13. The composition of claim 1, wherein the pH of said composition is 7.9-8.1 prior to freeze-drying.

14. The composition of claim 1, wherein said lactose is present at a concentration of about 2-10% and said mannitol is present at a concentration of about 2-10% prior to freeze-drying.

15. The composition of claim 14, wherein said lactose is present at a concentration of about 4% and said mannitol is present at a concentration of 5% prior to lyophilization.

16. The composition of claim 1, wherein said composition does not comprise alanine.

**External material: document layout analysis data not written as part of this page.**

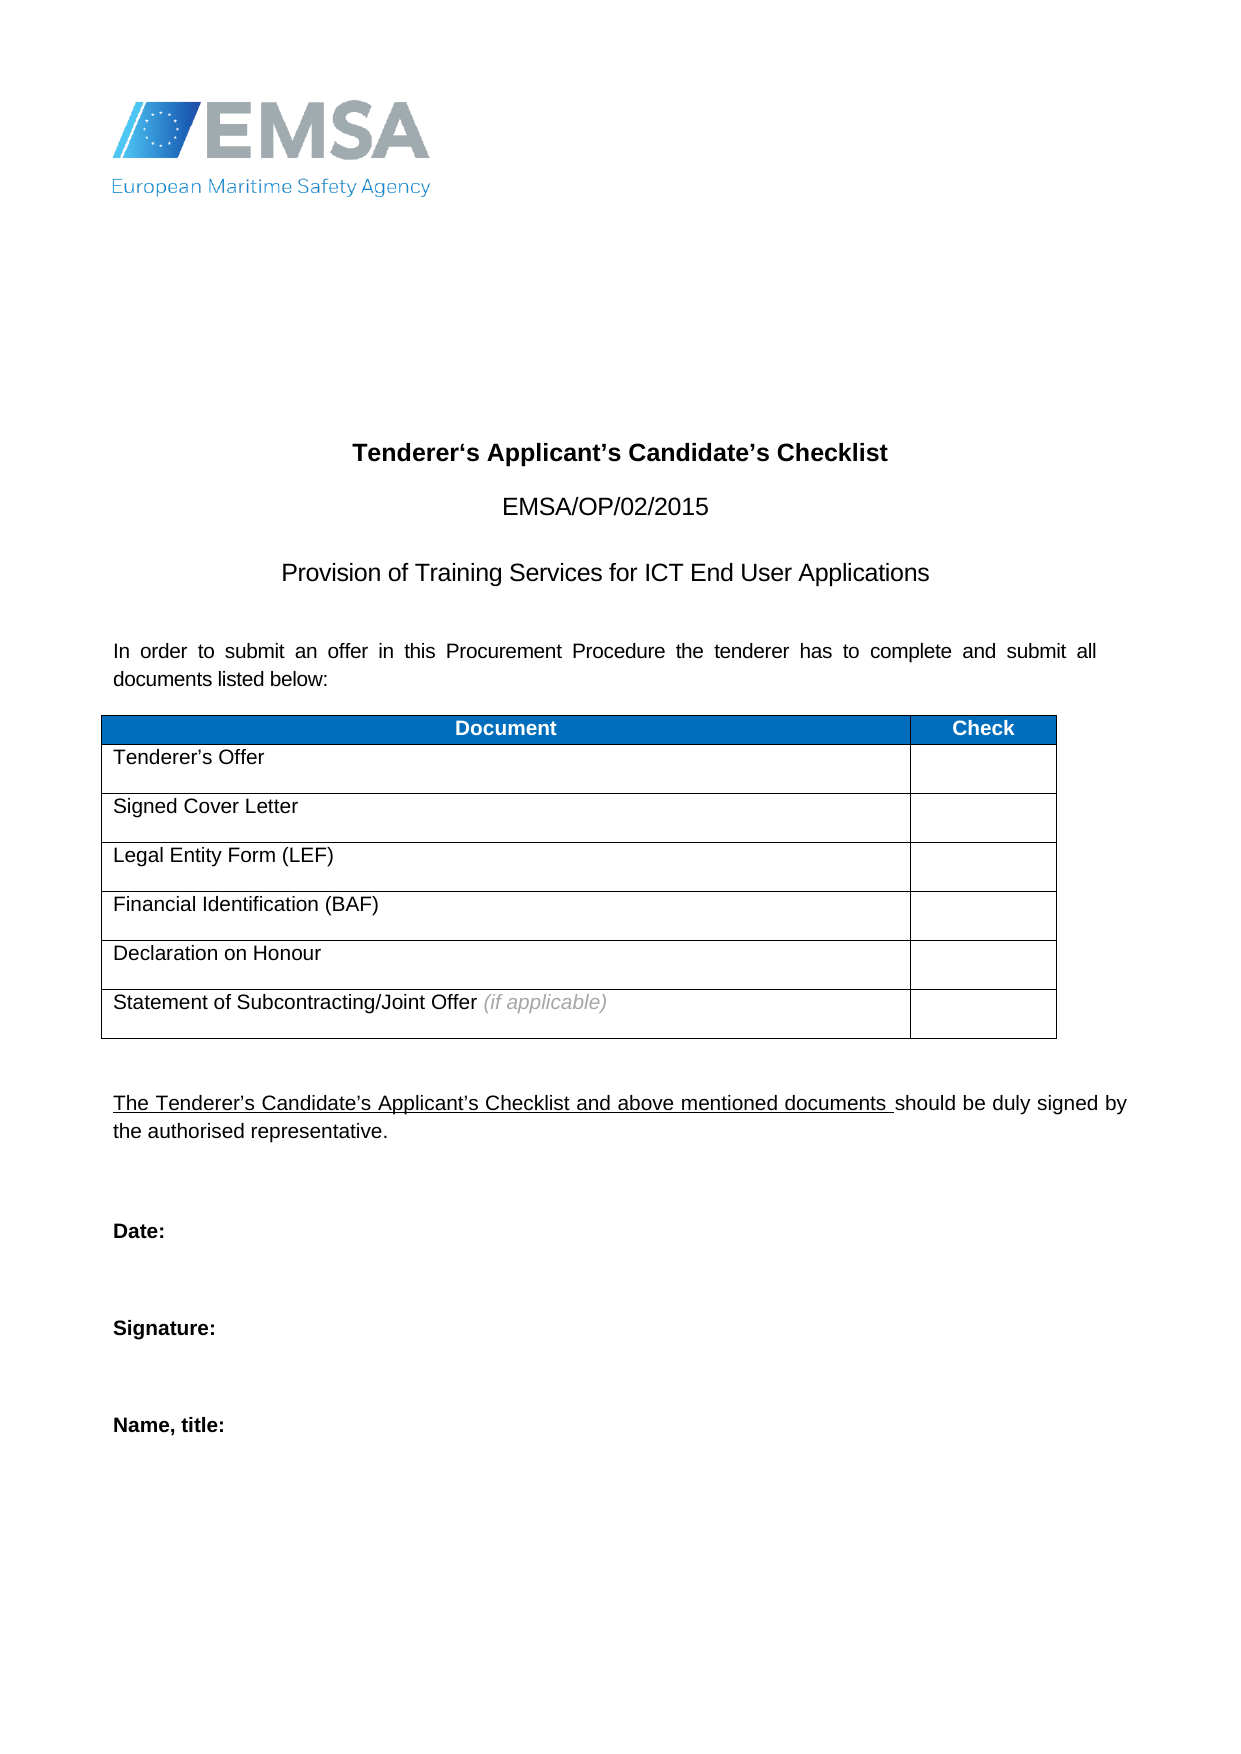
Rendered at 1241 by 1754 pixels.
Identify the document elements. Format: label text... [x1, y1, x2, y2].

text The Tenderer’s Candidate’s Applicant’s Checklist and above mentioned documents should be duly signed by the authorised representative. [113, 1091, 1127, 1142]
table_cell [911, 794, 1056, 842]
table_cell Statement of Subcontracting/Joint Offer (if applicable) [102, 990, 910, 1037]
table_cell [911, 941, 1056, 988]
table_cell Financial Identification (BAF) [102, 892, 910, 939]
table_cell Signed Cover Letter [102, 794, 910, 842]
text Tenderer‘s Applicant’s Candidate’s Checklist [113, 438, 1127, 467]
table_cell [911, 990, 1056, 1037]
table_cell [911, 892, 1056, 939]
text Signature: [113, 1316, 1127, 1340]
table_cell Legal Entity Form (LEF) [102, 843, 910, 891]
table_cell Tenderer’s Offer [102, 745, 910, 793]
text EMSA/OP/02/2015 [113, 492, 1098, 521]
table_cell [911, 745, 1056, 793]
text Name, title: [113, 1413, 1127, 1437]
table_cell [911, 843, 1056, 891]
table_header Check [911, 716, 1056, 744]
table_cell Declaration on Honour [102, 941, 910, 988]
text In order to submit an offer in this Procurement Procedure the tenderer has to complete and submit all documents listed below: [113, 639, 1098, 691]
picture [112, 100, 430, 197]
text Date: [113, 1219, 1127, 1243]
text Provision of Training Services for ICT End User Applications [113, 558, 1098, 587]
table_header Document [102, 716, 910, 744]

17. A liquid composition comprising a live, attenuated flavivirus, one or more stabilizers, one or more buffer components, lactose, and mannitol, wherein said mannitol is in amorphous form upon freeze-drying of said composition, and said live, attenuated flavivirus is a chimeric flavivirus that comprises a first flavivirus in which one or more structural proteins have been replaced with corresponding structural proteins of a second, different flavivirus.

18. The composition of claim 17, wherein the membrane and envelope proteins of said first flavivirus have been replaced with membrane and envelope proteins of said second, different flavivirus.

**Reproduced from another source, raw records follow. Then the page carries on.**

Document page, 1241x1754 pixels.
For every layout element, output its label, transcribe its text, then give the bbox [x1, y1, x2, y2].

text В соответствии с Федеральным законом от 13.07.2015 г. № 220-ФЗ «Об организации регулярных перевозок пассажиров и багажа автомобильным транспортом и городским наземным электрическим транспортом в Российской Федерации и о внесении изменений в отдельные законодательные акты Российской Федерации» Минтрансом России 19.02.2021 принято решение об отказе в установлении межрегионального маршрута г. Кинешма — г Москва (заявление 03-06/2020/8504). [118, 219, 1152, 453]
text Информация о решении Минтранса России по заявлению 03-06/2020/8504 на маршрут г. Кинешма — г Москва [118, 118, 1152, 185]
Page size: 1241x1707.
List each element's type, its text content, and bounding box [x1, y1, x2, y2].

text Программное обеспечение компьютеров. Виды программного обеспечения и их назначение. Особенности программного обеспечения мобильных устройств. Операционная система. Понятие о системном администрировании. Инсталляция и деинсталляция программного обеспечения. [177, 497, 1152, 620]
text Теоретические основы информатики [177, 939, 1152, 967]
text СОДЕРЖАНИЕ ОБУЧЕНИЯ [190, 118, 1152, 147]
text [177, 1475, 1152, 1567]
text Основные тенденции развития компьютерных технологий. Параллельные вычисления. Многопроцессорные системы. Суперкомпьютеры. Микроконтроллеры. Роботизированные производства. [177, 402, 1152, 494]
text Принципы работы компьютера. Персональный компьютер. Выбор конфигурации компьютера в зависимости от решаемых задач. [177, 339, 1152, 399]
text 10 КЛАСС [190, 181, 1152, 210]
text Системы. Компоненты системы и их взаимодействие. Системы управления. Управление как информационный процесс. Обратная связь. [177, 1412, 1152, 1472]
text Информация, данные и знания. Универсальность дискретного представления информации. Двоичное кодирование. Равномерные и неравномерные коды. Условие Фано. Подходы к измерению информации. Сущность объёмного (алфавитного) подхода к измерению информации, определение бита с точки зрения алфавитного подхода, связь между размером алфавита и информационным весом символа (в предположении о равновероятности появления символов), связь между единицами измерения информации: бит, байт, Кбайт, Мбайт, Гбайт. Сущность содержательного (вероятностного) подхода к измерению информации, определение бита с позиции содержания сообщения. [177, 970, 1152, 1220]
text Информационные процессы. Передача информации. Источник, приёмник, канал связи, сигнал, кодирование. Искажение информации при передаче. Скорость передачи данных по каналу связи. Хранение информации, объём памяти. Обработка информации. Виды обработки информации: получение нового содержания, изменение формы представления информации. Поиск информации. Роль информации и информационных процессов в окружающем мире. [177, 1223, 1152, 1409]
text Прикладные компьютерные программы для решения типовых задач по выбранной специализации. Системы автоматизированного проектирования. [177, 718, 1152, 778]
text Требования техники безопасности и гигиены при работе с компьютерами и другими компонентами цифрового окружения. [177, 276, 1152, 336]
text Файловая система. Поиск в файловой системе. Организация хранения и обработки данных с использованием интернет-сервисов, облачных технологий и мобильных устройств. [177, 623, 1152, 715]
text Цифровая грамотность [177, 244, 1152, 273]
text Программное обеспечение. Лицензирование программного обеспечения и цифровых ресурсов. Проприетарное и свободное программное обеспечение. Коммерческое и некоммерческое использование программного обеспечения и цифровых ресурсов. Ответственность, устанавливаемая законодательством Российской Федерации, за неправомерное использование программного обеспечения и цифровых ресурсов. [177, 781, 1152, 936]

19. The composition of claim 18, wherein said first and second flaviviruses are, independently, selected from the group consisting of Yellow Fever, Japanese encephalitis, dengue-1, dengue-2, dengue-3, dengue-4, Murray Valley encephalitis, St. Louis encephalitis, West Nile, Kunjin, Rocio encephalitis, Ilheus, Central European encephalitis, Siberian encephalitis, Russian Spring-Summer encephalitis, Kyasanur Forest Disease, Alkhurma, Omsk Hemorrhagic fever, Louping ill, Powassan, Negishi, Absettarov, Hansalova, Apoi, and Hypr viruses.

20. The composition of claim 18, wherein said second flavivirus is a Japanese encephalitis virus, a West Nile virus, or a dengue virus, and said first flavivirus is a yellow fever virus.